_DESCRIPTION OF THE TASK_.
Reproduce the full listing that appears beneath this instruction exactly.
━━━━━━━━━━
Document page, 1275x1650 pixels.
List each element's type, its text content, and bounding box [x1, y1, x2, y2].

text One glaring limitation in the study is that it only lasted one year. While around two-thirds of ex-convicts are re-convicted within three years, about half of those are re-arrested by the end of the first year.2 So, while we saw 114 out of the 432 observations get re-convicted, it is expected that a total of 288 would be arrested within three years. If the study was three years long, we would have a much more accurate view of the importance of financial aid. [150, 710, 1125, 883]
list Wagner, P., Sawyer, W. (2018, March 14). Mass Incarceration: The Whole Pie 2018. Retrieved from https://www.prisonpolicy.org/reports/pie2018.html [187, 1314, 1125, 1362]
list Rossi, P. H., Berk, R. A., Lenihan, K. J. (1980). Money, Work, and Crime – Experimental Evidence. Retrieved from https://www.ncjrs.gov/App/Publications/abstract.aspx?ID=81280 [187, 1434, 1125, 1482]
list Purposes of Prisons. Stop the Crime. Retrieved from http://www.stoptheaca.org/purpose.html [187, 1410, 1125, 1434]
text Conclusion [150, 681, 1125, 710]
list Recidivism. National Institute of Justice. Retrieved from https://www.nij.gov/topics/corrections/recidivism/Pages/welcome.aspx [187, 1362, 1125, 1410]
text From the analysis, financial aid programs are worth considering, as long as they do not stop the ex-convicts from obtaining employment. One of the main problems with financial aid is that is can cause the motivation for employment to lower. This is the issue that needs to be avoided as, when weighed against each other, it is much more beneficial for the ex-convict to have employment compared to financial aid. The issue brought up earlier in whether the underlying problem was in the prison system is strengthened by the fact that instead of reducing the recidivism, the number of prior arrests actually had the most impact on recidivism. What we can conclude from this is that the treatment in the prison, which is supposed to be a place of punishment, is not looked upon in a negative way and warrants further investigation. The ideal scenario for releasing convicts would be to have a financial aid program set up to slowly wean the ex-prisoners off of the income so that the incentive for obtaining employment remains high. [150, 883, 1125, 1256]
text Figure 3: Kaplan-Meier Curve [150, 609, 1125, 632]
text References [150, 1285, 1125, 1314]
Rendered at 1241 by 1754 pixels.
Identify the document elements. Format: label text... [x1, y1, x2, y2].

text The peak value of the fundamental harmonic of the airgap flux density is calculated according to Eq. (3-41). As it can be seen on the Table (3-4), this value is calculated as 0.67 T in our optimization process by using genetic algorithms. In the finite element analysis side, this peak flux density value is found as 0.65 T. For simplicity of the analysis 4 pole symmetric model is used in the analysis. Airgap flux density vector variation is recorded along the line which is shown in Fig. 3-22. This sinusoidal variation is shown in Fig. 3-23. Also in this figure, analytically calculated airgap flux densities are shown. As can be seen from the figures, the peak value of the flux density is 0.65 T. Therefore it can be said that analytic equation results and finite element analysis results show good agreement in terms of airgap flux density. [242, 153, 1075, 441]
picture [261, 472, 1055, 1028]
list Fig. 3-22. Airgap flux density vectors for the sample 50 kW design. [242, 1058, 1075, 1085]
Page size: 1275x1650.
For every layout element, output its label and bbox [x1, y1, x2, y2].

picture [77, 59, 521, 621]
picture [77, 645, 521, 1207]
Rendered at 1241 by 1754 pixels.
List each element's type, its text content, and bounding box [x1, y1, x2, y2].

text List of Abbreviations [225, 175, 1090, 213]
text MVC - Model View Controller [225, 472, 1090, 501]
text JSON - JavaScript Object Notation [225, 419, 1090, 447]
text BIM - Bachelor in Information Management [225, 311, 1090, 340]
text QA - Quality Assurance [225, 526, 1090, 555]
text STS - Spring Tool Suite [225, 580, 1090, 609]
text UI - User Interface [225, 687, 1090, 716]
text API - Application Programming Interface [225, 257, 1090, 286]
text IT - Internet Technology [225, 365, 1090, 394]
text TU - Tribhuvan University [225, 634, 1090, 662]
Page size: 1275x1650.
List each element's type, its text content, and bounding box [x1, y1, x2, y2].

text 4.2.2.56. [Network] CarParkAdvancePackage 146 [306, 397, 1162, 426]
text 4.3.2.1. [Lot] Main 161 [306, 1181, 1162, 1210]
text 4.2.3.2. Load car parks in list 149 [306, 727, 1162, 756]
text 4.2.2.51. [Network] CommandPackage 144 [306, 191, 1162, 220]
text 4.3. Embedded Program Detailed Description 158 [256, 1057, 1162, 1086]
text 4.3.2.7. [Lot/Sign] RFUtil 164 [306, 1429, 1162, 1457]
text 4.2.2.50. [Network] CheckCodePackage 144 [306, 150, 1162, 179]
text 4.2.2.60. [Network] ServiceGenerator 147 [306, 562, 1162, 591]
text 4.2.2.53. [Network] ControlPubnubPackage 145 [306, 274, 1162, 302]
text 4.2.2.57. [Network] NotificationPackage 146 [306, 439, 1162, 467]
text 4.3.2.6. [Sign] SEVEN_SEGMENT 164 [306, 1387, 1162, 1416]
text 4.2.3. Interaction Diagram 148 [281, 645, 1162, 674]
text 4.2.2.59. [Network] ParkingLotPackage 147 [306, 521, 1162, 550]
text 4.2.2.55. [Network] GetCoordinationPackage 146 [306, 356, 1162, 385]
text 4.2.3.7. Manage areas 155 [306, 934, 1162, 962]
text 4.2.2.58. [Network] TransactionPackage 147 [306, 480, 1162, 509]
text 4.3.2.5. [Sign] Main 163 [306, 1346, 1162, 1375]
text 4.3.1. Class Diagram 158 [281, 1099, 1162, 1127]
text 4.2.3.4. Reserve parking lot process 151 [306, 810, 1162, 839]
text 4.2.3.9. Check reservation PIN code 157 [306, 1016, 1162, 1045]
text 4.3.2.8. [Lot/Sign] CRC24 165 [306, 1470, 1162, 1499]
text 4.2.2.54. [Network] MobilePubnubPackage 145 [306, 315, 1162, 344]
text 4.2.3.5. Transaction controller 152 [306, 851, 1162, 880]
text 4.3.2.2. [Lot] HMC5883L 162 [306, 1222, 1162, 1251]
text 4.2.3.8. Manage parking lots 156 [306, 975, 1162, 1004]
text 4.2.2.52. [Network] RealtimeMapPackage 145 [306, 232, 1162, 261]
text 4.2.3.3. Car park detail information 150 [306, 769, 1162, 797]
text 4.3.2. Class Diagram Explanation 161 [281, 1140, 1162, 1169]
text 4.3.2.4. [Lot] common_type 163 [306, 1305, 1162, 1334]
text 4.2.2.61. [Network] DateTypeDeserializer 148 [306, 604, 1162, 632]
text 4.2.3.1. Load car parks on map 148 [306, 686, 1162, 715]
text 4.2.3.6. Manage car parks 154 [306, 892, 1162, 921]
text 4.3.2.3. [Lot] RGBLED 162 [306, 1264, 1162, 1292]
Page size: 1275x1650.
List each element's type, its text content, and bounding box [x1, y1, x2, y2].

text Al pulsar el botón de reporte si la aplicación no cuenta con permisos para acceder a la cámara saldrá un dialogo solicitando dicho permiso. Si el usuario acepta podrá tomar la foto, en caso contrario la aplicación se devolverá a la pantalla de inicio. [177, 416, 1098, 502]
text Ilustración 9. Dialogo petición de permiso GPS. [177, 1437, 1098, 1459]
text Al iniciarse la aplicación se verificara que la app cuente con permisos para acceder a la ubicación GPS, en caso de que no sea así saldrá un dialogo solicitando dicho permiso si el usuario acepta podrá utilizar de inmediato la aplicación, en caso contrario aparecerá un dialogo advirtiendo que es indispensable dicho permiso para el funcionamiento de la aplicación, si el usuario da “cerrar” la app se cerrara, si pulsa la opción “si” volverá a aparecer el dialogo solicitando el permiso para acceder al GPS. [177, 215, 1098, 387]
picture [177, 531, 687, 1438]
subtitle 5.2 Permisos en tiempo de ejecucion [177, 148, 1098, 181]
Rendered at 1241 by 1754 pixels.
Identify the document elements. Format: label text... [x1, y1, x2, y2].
━━━━━━━━━━
_ANSWER SPACE_.
Document page, 1275x1650 pixels.
List each element's type, its text content, and bounding box [x1, y1, x2, y2].

text One glaring limitation in the study is that it only lasted one year. While around two-thirds of ex-convicts are re-convicted within three years, about half of those are re-arrested by the end of the first year.2 So, while we saw 114 out of the 432 observations get re-convicted, it is expected that a total of 288 would be arrested within three years. If the study was three years long, we would have a much more accurate view of the importance of financial aid. [150, 710, 1125, 883]
list Wagner, P., Sawyer, W. (2018, March 14). Mass Incarceration: The Whole Pie 2018. Retrieved from https://www.prisonpolicy.org/reports/pie2018.html [187, 1314, 1125, 1362]
list Rossi, P. H., Berk, R. A., Lenihan, K. J. (1980). Money, Work, and Crime – Experimental Evidence. Retrieved from https://www.ncjrs.gov/App/Publications/abstract.aspx?ID=81280 [187, 1434, 1125, 1482]
list Purposes of Prisons. Stop the Crime. Retrieved from http://www.stoptheaca.org/purpose.html [187, 1410, 1125, 1434]
text Conclusion [150, 681, 1125, 710]
list Recidivism. National Institute of Justice. Retrieved from https://www.nij.gov/topics/corrections/recidivism/Pages/welcome.aspx [187, 1362, 1125, 1410]
text From the analysis, financial aid programs are worth considering, as long as they do not stop the ex-convicts from obtaining employment. One of the main problems with financial aid is that is can cause the motivation for employment to lower. This is the issue that needs to be avoided as, when weighed against each other, it is much more beneficial for the ex-convict to have employment compared to financial aid. The issue brought up earlier in whether the underlying problem was in the prison system is strengthened by the fact that instead of reducing the recidivism, the number of prior arrests actually had the most impact on recidivism. What we can conclude from this is that the treatment in the prison, which is supposed to be a place of punishment, is not looked upon in a negative way and warrants further investigation. The ideal scenario for releasing convicts would be to have a financial aid program set up to slowly wean the ex-prisoners off of the income so that the incentive for obtaining employment remains high. [150, 883, 1125, 1256]
text Figure 3: Kaplan-Meier Curve [150, 609, 1125, 632]
text References [150, 1285, 1125, 1314]
Rendered at 1241 by 1754 pixels.
Identify the document elements. Format: label text... [x1, y1, x2, y2].

text The peak value of the fundamental harmonic of the airgap flux density is calculated according to Eq. (3-41). As it can be seen on the Table (3-4), this value is calculated as 0.67 T in our optimization process by using genetic algorithms. In the finite element analysis side, this peak flux density value is found as 0.65 T. For simplicity of the analysis 4 pole symmetric model is used in the analysis. Airgap flux density vector variation is recorded along the line which is shown in Fig. 3-22. This sinusoidal variation is shown in Fig. 3-23. Also in this figure, analytically calculated airgap flux densities are shown. As can be seen from the figures, the peak value of the flux density is 0.65 T. Therefore it can be said that analytic equation results and finite element analysis results show good agreement in terms of airgap flux density. [242, 153, 1075, 441]
picture [261, 472, 1055, 1028]
list Fig. 3-22. Airgap flux density vectors for the sample 50 kW design. [242, 1058, 1075, 1085]
Page size: 1275x1650.
For every layout element, output its label and bbox [x1, y1, x2, y2].

picture [77, 59, 521, 621]
picture [77, 645, 521, 1207]
Rendered at 1241 by 1754 pixels.
List each element's type, its text content, and bounding box [x1, y1, x2, y2].

text List of Abbreviations [225, 175, 1090, 213]
text MVC - Model View Controller [225, 472, 1090, 501]
text JSON - JavaScript Object Notation [225, 419, 1090, 447]
text BIM - Bachelor in Information Management [225, 311, 1090, 340]
text QA - Quality Assurance [225, 526, 1090, 555]
text STS - Spring Tool Suite [225, 580, 1090, 609]
text UI - User Interface [225, 687, 1090, 716]
text API - Application Programming Interface [225, 257, 1090, 286]
text IT - Internet Technology [225, 365, 1090, 394]
text TU - Tribhuvan University [225, 634, 1090, 662]
Page size: 1275x1650.
List each element's type, its text content, and bounding box [x1, y1, x2, y2].

text 4.2.2.56. [Network] CarParkAdvancePackage 146 [306, 397, 1162, 426]
text 4.3.2.1. [Lot] Main 161 [306, 1181, 1162, 1210]
text 4.2.3.2. Load car parks in list 149 [306, 727, 1162, 756]
text 4.2.2.51. [Network] CommandPackage 144 [306, 191, 1162, 220]
text 4.3. Embedded Program Detailed Description 158 [256, 1057, 1162, 1086]
text 4.3.2.7. [Lot/Sign] RFUtil 164 [306, 1429, 1162, 1457]
text 4.2.2.50. [Network] CheckCodePackage 144 [306, 150, 1162, 179]
text 4.2.2.60. [Network] ServiceGenerator 147 [306, 562, 1162, 591]
text 4.2.2.53. [Network] ControlPubnubPackage 145 [306, 274, 1162, 302]
text 4.2.2.57. [Network] NotificationPackage 146 [306, 439, 1162, 467]
text 4.3.2.6. [Sign] SEVEN_SEGMENT 164 [306, 1387, 1162, 1416]
text 4.2.3. Interaction Diagram 148 [281, 645, 1162, 674]
text 4.2.2.59. [Network] ParkingLotPackage 147 [306, 521, 1162, 550]
text 4.2.2.55. [Network] GetCoordinationPackage 146 [306, 356, 1162, 385]
text 4.2.3.7. Manage areas 155 [306, 934, 1162, 962]
text 4.2.2.58. [Network] TransactionPackage 147 [306, 480, 1162, 509]
text 4.3.2.5. [Sign] Main 163 [306, 1346, 1162, 1375]
text 4.3.1. Class Diagram 158 [281, 1099, 1162, 1127]
text 4.2.3.4. Reserve parking lot process 151 [306, 810, 1162, 839]
text 4.2.3.9. Check reservation PIN code 157 [306, 1016, 1162, 1045]
text 4.3.2.8. [Lot/Sign] CRC24 165 [306, 1470, 1162, 1499]
text 4.2.2.54. [Network] MobilePubnubPackage 145 [306, 315, 1162, 344]
text 4.2.3.5. Transaction controller 152 [306, 851, 1162, 880]
text 4.3.2.2. [Lot] HMC5883L 162 [306, 1222, 1162, 1251]
text 4.2.3.8. Manage parking lots 156 [306, 975, 1162, 1004]
text 4.2.2.52. [Network] RealtimeMapPackage 145 [306, 232, 1162, 261]
text 4.2.3.3. Car park detail information 150 [306, 769, 1162, 797]
text 4.3.2. Class Diagram Explanation 161 [281, 1140, 1162, 1169]
text 4.3.2.4. [Lot] common_type 163 [306, 1305, 1162, 1334]
text 4.2.2.61. [Network] DateTypeDeserializer 148 [306, 604, 1162, 632]
text 4.2.3.1. Load car parks on map 148 [306, 686, 1162, 715]
text 4.2.3.6. Manage car parks 154 [306, 892, 1162, 921]
text 4.3.2.3. [Lot] RGBLED 162 [306, 1264, 1162, 1292]
Page size: 1275x1650.
List each element's type, its text content, and bounding box [x1, y1, x2, y2].

text Al pulsar el botón de reporte si la aplicación no cuenta con permisos para acceder a la cámara saldrá un dialogo solicitando dicho permiso. Si el usuario acepta podrá tomar la foto, en caso contrario la aplicación se devolverá a la pantalla de inicio. [177, 416, 1098, 502]
text Ilustración 9. Dialogo petición de permiso GPS. [177, 1437, 1098, 1459]
text Al iniciarse la aplicación se verificara que la app cuente con permisos para acceder a la ubicación GPS, en caso de que no sea así saldrá un dialogo solicitando dicho permiso si el usuario acepta podrá utilizar de inmediato la aplicación, en caso contrario aparecerá un dialogo advirtiendo que es indispensable dicho permiso para el funcionamiento de la aplicación, si el usuario da “cerrar” la app se cerrara, si pulsa la opción “si” volverá a aparecer el dialogo solicitando el permiso para acceder al GPS. [177, 215, 1098, 387]
picture [177, 531, 687, 1438]
subtitle 5.2 Permisos en tiempo de ejecucion [177, 148, 1098, 181]
Rendered at 1241 by 1754 pixels.
Identify the document elements. Format: label text... [x1, y1, x2, y2].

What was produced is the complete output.